Correspondence: Ameet Sarpatwari, Department of Public Health and Primary Care, University of Cambridge, Cambridge, CB2 0SR, UK. Phone: international +440.203.2460230. Fax: international +440.203.2460351. E-mail: avs31{at}medschl.cam.ac.uk

ABSTRACT

Background: The risk of thromboembolic events (TE) in adults with primary immune thrombocytopenia (ITP) has been minimally investigated despite findings of increased susceptibility in other thrombocytopenic autoimmune conditions. The objective of this study was to evaluate the risk of TE among adult patients with and without primary ITP in the UK General Practice Research Database (GPRD).

Design and Methods: Using the GPRD, 1,070 adults ( 18 years) with coded records for primary ITP first referenced between January 1^st 1992 and November 30^th, 2007 and having at least one year pre-diagnosis and three months post-diagnosis medical history were matched (1:4 ratio) with 4,280 primary ITP-disease free patients by age, gender, primary care practice, and pre-diagnosis observation time. The baseline prevalence and incidence rate (IR) of TE were quantified, with comparative risk modeled by Cox proportional hazards regression.
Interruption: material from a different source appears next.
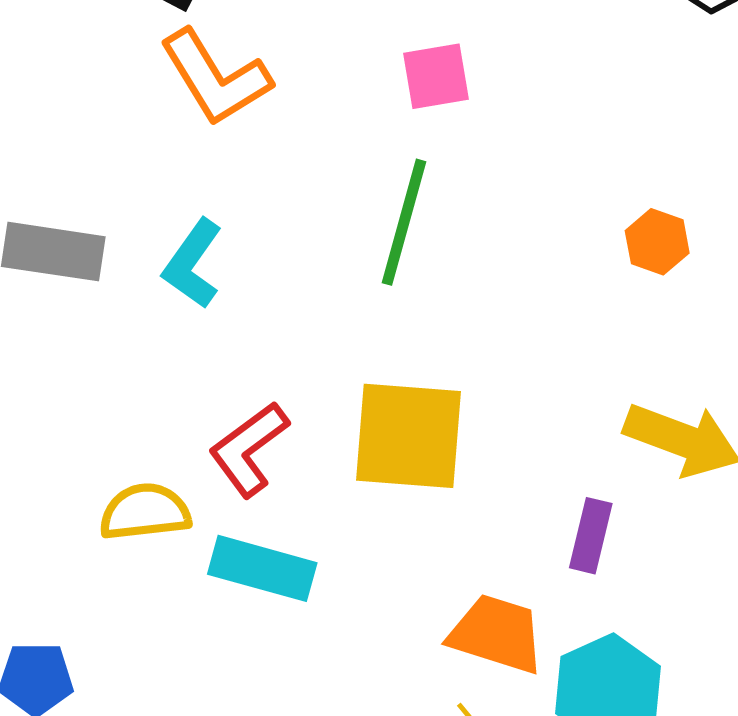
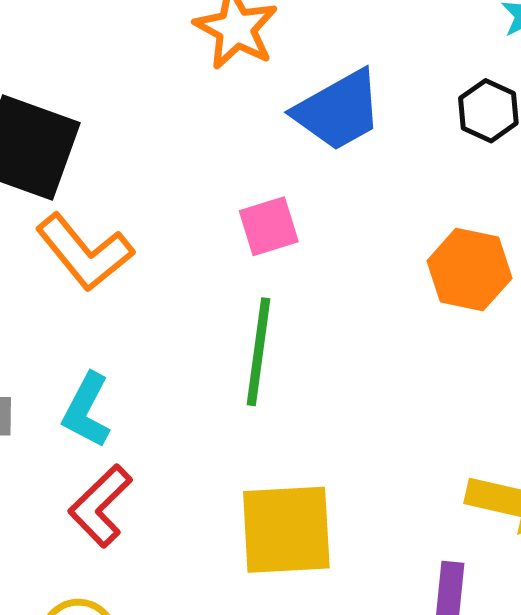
orange hexagon: (657, 242) -> (469, 270), moved, size x1.5
red L-shape: (249, 449) -> (100, 506), moved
Results: Over a median 47.6 months of follow-up (range: 3.0–192.5 months), adjusted hazard ratios of 1.58 (95% CI, 1.01–2.48), 1.37 (95% CI, 0.94–2.00), and 1.41 (95% CI, 1.04–1.91) were found for venous, arterial, and combined (arterial and venous) TE respectively when comparing the primary ITP cohort with the primary ITP-disease free cohort. Further event categorization revealed an elevated IR for each occurring venous thromboembolic subtype among the adult patients with primary ITP.

Conclusions: Patients with primary ITP are at increased risk for venous TE compared with patients without primary ITP.